Sandy is an unincorporated community in Blanco County, in the U.S. state of Texas. According to the Handbook of Texas, the community had a population of 25 in 2000.

History
The first settlers to the community came from the Deep South in the mid-19th century. The community's abundance of water and fertile soil attracted them there. A post office was established at Sandy in 1872. It also had frequent Indian raids. Three other communities named Hickory, Spring Creek, and White Oak developed around this area in the early 1880s. Its population changed irregularly after 1925 but never went above 30. The post office continued to serve 25 residents in the 1980s, most of whom were a part of the turkey industry. The population remained at 25 in 2000.

Geography
Sandy is located at the intersection of Farm to Market Roads 1320 and 1323,  northwest of Johnson City in northwestern Blanco County.

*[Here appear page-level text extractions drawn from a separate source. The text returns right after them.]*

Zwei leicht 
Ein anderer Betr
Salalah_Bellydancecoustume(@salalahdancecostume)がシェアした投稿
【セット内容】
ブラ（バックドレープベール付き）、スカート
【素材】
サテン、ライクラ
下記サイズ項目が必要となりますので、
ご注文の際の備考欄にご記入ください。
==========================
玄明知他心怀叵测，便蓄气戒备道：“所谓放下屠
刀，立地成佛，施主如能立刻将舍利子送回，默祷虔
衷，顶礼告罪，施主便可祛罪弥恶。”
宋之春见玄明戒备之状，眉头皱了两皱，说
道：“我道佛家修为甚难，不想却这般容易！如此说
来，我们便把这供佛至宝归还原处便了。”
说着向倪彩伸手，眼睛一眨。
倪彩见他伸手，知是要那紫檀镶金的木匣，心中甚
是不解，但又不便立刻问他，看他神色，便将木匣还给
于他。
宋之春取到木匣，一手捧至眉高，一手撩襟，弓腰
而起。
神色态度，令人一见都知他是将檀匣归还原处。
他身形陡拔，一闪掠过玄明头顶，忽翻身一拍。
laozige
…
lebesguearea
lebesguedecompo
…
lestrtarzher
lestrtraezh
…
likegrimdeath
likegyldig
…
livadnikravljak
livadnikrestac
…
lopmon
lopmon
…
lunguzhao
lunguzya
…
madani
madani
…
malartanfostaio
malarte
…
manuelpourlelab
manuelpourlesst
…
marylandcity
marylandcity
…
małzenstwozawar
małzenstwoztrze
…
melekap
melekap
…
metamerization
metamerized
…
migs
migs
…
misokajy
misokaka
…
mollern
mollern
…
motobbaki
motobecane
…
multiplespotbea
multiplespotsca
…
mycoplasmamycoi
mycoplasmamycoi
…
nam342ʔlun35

It is also located  west of Austin and  west of Fredericksburg.

Climate
The climate in this area is characterized by hot, humid summers and generally mild to cool winters. According to the Köppen Climate Classification system, Sandy has a humid subtropical climate, abbreviated "Cfa" on climate maps.

Education
Sandy had three one-room school buildings, with all three coming together as one in 1925. It had two teachers employed. It then joined with the Johnson City Independent School District. It continues to be served by the Johnson City ISD today.